I've been asked to create an algorithm that will compare two genotyping platforms.
The algorithm would compare two genotypes and produce a message ("this is the same genotype, anti-parallele, incompatible, inversed, ....").
Each allele can be encoded as: 'A', 'T', 'G', 'C' , '0' (undefined), '-' (indel) /[ATGC]{2,}/ (indel)
and all the conditions must be considered
A1----B1
| \/ |
| /\ |
A2----B2
... but many returns the same message:
A/C vs G/T "antiparallele"
A/G vs C/T "antiparallele"
A/A vs A/A "same"
G/G vs G/G "same"
A/T vs A/A user-message-1
A/C vs C/T "inverted"
A/0 vs T/T user-message-2
Currently, my code is just an ugly series of imbricated 'else if' statements like
if(same(A0,B0) && same(A1,B1) && !revcomp(A0,A1)) { ... }
and I'm afraid some conditions have been ignored, or I would like to be able to quickly change the way a pattern is handled.

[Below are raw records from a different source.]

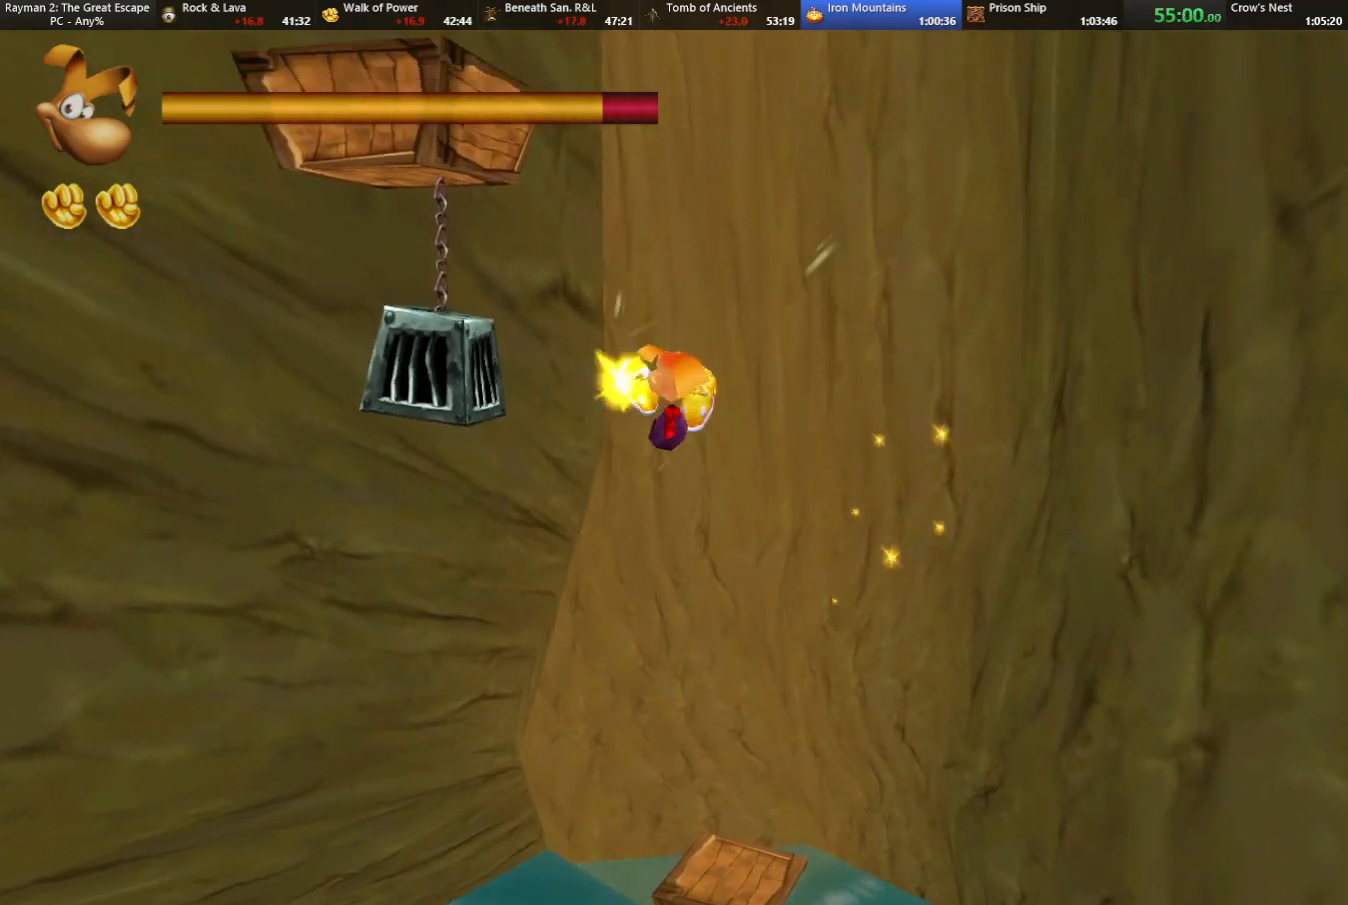
{"keys": ["strafe", "up"], "events": [[183, "strafe", "down"], [233, "jump", "down"], [283, "jump", "up"], [383, "jump", "down"], [467, "jump", "up"]]}
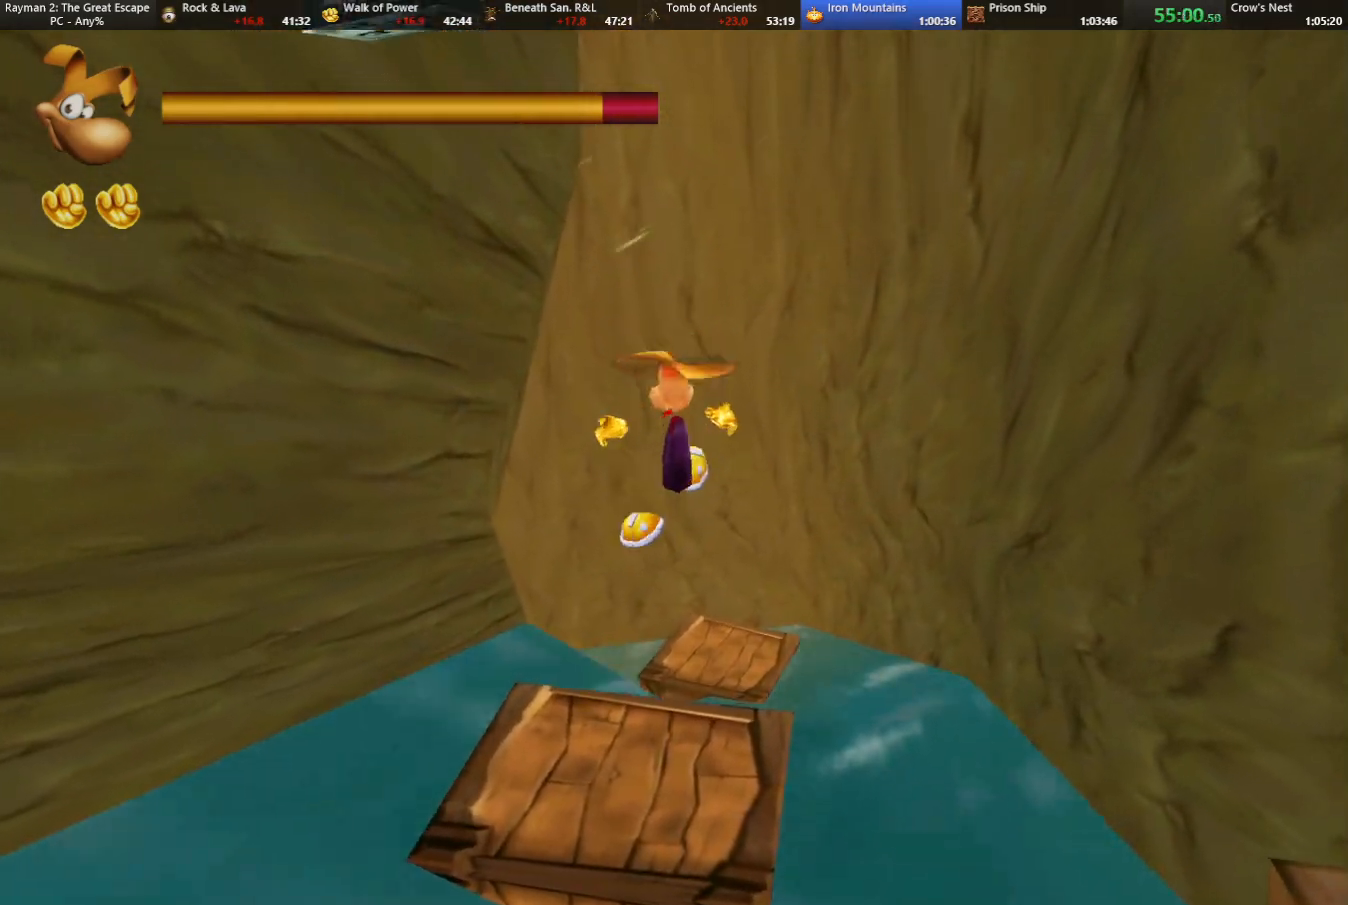
{"keys": ["up"], "events": [[200, "right", "down"], [250, "right", "up"], [300, "strafe", "up"]]}
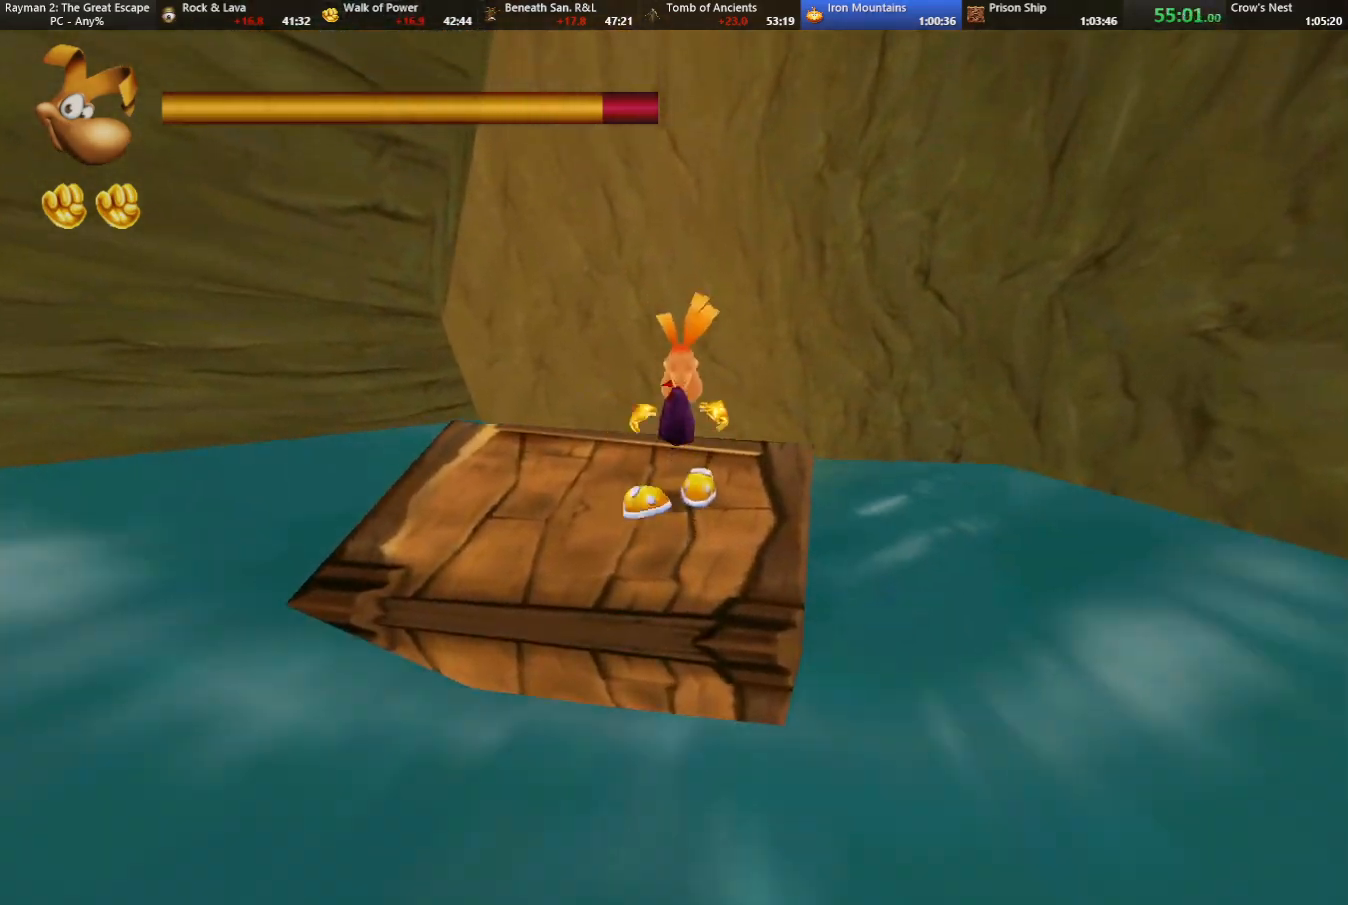
{"keys": ["jump", "up"], "events": [[83, "jump", "down"]]}
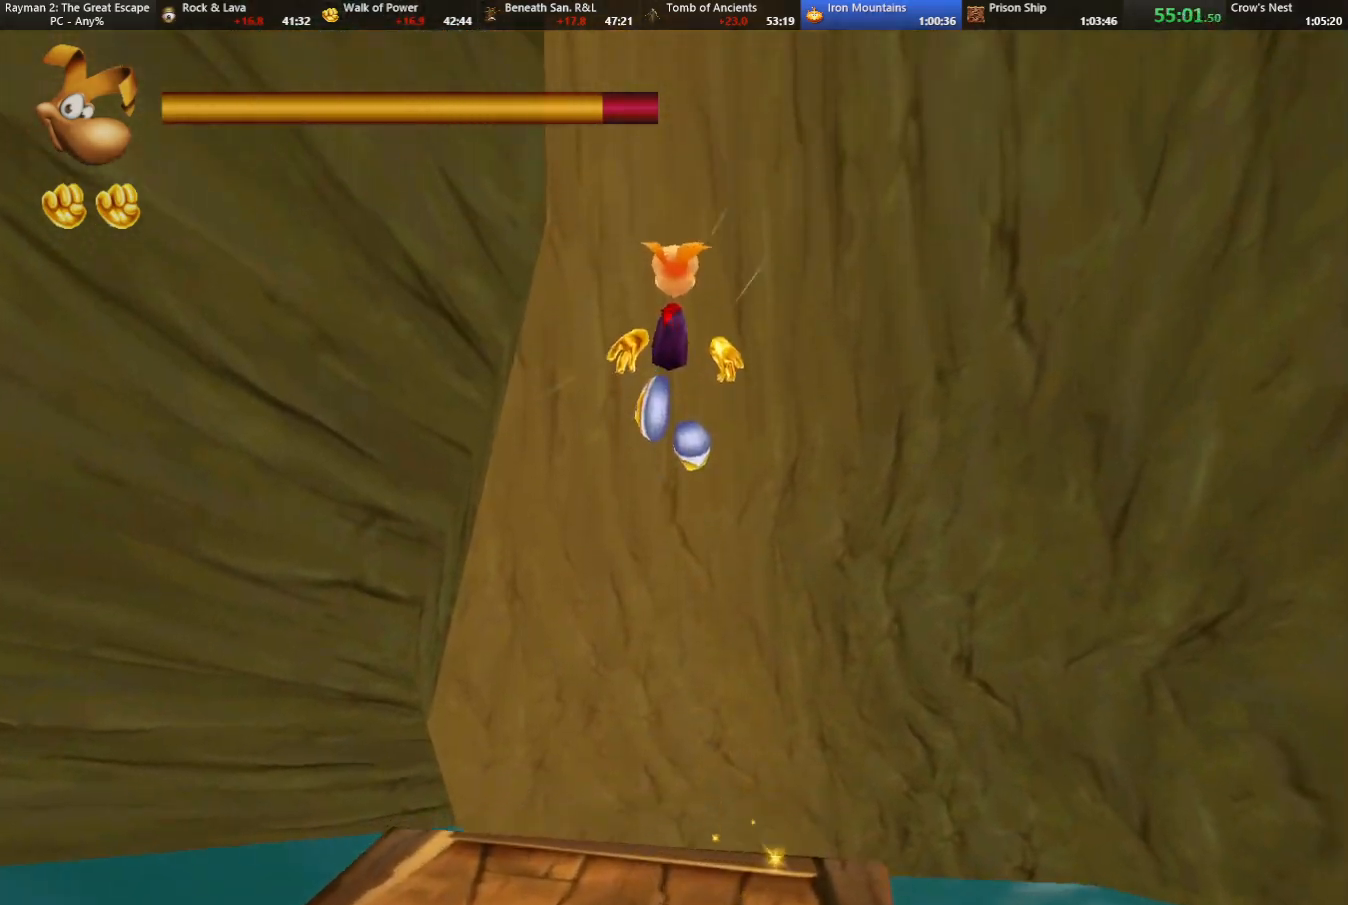
{"keys": ["jump", "strafe", "up"], "events": [[150, "jump", "up"], [417, "jump", "down"], [417, "strafe", "down"]]}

Do you know if there is any design pattern to handle this problem ? Would you have any elegant solution for this ?
Pierre
PS: It looks like a problem for a "rules engine" like jboss drools but I don't like this library ( requires too many dependencies).
I also think that this is the right way to go forward. I had to implement a similar algorithm (albeit much simpler) as Pierre and worked my way backwards in the way you described here too.